Junior de Prince Waly et Myth Syzer est une sortie pleine de promesses. Livrée dans un format EP traditionnellement court, la brièveté et l'efficacité de ce projet ne le rend pourtant pas avare en surprises : on y découvre désormais un Waly tout terrain, souvent hors de sa zone de confort, toujours aussi pimpant. Syzer y étend sa palette sonore, alliant comme à son habitude facilité, diversité et bon goût. Les invités ne sont pas en reste, la cerise sur le gâteau pouvant être attribuée à la prestation de Loveni sur le morceau Vinewood, un Jeune Love encore trop discret compte tenu de son talent. Enthousiasmé par le projet, c'est dans son studio en plein cœur de Montreuil que Waly et son équipe m'ont reçu, l'occasion  de revenir sur son actualité chargée, et sur toutes ces promesses présentes dans Junior qui ne demandent plus qu'à être tenues.

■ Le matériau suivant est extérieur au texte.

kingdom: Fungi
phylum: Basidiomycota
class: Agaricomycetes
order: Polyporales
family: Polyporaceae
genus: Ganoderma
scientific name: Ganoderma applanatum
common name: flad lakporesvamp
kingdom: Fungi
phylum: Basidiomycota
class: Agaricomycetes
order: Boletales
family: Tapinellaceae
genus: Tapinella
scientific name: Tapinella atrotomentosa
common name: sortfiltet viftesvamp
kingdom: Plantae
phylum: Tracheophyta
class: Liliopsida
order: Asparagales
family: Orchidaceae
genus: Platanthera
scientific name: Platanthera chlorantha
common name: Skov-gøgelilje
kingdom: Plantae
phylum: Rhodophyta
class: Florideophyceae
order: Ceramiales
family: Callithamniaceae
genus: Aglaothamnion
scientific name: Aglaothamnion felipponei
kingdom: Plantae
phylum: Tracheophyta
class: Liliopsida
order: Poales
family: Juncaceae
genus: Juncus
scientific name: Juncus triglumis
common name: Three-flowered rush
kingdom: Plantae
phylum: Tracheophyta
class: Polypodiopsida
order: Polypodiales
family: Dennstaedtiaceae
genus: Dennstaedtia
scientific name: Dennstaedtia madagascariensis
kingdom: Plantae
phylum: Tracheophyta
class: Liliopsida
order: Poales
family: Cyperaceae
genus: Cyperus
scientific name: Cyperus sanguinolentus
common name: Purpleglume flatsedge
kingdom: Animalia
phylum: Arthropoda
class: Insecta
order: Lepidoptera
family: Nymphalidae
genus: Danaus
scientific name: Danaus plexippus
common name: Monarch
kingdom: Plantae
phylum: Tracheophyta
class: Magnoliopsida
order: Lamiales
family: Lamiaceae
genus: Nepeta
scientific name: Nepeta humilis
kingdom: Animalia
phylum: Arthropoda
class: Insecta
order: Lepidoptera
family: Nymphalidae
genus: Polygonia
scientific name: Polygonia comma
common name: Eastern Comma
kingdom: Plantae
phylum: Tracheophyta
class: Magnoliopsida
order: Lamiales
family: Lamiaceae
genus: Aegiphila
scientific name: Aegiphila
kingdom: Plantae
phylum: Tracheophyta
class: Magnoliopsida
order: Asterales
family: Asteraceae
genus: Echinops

Propos recueillis par Le Jeune Did le 13/11/2016

Sortir un projet parallèle à ton groupe, c'était essentiel pour toi ?

Bien sûr, dans le sens où ça m'a permis de m'émanciper on va dire. De montrer d'autres choses, nouvelles, je ne vais pas rester éternellement dans mon terrain jeu. Ce qui est cool dans ce nouveau projet avec Myth Syzer, c'est qu'il a justement réussi à m'amener dans de nouveaux univers. Je pense tout de suite au morceau Vinewood avec cette prod complètement dingue et vraiment moderne, on est à mille lieux du boom-bap. J'ai posé mon couplet dessus tout en gardant mon style, on a vu que ça fonctionnait, on s'est donc dit continuons dans cette direction. Ça permet surtout d'explorer de nouvelles pistes.

De nouvelles créations sous l'entité Big Budha Cheez sont donc toujours envisageables ?

Évidemment, Big Budha Cheez de toute façon c'est jusqu'à la mort on va dire ! C'est avec Fiasko qu'on a crée le groupe, c'est lui-même qui m'a appris à rapper. Tant que je ferai du rap, Big Budha Cheez ça restera. Maintenant, tant que je suis capable de faire d'autres choses, que ce soit en solo ou dans d'éventuelles autres collaborations, pourquoi me priver ?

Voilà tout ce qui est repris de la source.